I didn’t mind at all being lopsided all this time as long as my right breast, the “treatment area”, was bigger than the left. I thought both were pretty damn gorgeous and it really never bothered me. I didn’t mind the scars. I didn’t even mind the blue nipple or the almost purple color much of the skin has turned. But suddenly, in a matter of four days, the right breast has shrunk so that it’s noticeably smaller and I find this incredibly upsetting.
I think sometimes I hold the stress, appearing normal, until a trigger releases it, so my painful reaction to my shrunken breast is probably due to something more. I seem to skate along pretty well most of the time–and I can even be a bit smug when I feel I’m in control–but I don’t have much left for dealing with anything unexpected. It’s part of depression, I think, to have few emotional reserves. My fabulous support team, probably assuming it’s almost over, have almost all disappeared.

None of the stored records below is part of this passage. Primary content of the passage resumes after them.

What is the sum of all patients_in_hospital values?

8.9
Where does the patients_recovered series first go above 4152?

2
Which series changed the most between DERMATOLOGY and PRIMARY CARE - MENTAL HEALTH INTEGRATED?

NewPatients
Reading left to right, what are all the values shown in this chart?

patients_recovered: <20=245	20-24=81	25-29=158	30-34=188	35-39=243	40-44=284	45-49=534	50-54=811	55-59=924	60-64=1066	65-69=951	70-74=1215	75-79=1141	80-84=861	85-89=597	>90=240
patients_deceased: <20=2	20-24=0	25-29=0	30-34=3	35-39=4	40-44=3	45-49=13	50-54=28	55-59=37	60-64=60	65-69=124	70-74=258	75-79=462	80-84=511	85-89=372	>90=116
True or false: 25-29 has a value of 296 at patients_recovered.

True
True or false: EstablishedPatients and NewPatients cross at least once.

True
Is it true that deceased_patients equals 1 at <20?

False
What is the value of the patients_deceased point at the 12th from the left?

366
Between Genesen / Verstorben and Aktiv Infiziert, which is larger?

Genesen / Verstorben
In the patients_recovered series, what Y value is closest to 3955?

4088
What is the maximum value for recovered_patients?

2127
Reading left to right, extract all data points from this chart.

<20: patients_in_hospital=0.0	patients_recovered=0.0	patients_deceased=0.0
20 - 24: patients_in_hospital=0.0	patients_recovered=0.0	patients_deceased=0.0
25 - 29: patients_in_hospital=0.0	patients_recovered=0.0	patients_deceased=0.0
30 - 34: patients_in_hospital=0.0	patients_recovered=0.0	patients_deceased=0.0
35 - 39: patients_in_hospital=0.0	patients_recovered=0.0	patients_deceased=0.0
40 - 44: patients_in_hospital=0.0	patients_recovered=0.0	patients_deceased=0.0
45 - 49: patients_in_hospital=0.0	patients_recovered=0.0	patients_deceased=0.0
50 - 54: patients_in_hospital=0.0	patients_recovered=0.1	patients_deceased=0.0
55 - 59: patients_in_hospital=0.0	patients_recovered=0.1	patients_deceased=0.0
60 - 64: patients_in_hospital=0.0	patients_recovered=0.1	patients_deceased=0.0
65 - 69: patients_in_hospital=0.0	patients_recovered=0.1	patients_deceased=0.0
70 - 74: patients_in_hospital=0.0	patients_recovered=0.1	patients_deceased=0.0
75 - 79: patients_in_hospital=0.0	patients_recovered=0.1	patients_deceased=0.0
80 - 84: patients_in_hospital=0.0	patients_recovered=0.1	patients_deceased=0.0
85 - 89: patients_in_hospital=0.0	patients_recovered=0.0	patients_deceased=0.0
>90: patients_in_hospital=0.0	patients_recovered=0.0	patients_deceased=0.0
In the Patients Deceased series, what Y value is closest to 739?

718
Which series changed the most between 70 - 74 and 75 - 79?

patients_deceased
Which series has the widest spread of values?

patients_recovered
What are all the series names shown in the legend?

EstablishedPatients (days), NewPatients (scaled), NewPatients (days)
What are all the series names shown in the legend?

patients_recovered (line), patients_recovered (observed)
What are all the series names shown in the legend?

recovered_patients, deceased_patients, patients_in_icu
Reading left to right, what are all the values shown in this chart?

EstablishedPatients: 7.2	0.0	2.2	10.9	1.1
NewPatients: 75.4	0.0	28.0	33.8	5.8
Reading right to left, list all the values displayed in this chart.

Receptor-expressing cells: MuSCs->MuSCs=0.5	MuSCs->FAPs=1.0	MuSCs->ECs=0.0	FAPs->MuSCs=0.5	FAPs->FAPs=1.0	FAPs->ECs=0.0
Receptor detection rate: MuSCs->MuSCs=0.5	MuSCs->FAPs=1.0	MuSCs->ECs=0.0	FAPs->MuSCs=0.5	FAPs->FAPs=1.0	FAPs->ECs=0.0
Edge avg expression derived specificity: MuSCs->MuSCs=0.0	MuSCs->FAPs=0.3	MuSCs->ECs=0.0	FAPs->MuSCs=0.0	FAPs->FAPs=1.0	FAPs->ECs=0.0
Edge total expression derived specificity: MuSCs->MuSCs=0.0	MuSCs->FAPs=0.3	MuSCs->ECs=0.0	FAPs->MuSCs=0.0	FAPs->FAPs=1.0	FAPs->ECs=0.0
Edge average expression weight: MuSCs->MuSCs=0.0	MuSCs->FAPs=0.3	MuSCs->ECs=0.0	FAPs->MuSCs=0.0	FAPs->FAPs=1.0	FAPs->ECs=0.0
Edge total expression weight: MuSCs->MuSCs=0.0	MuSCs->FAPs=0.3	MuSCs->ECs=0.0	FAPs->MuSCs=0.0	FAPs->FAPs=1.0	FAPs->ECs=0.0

But it’s not over. In some ways, it is just beginning. I have been a hospice volunteer for years, and I’ve observed that the most difficult time for persons suffering a heart-breaking loss is after everything is over and everybody’s written their sympathy card or left their casserole and, usually, necessarily, gone back to their own demanding lives.
But as hard as it’s been to be a cancer patient, being a cancer survivor is a new kind of hard, and although I’m incredibly grateful for a good prognosis, nothing will ever be the same for me. So please don’t go just yet. I don’t think I can do this alone.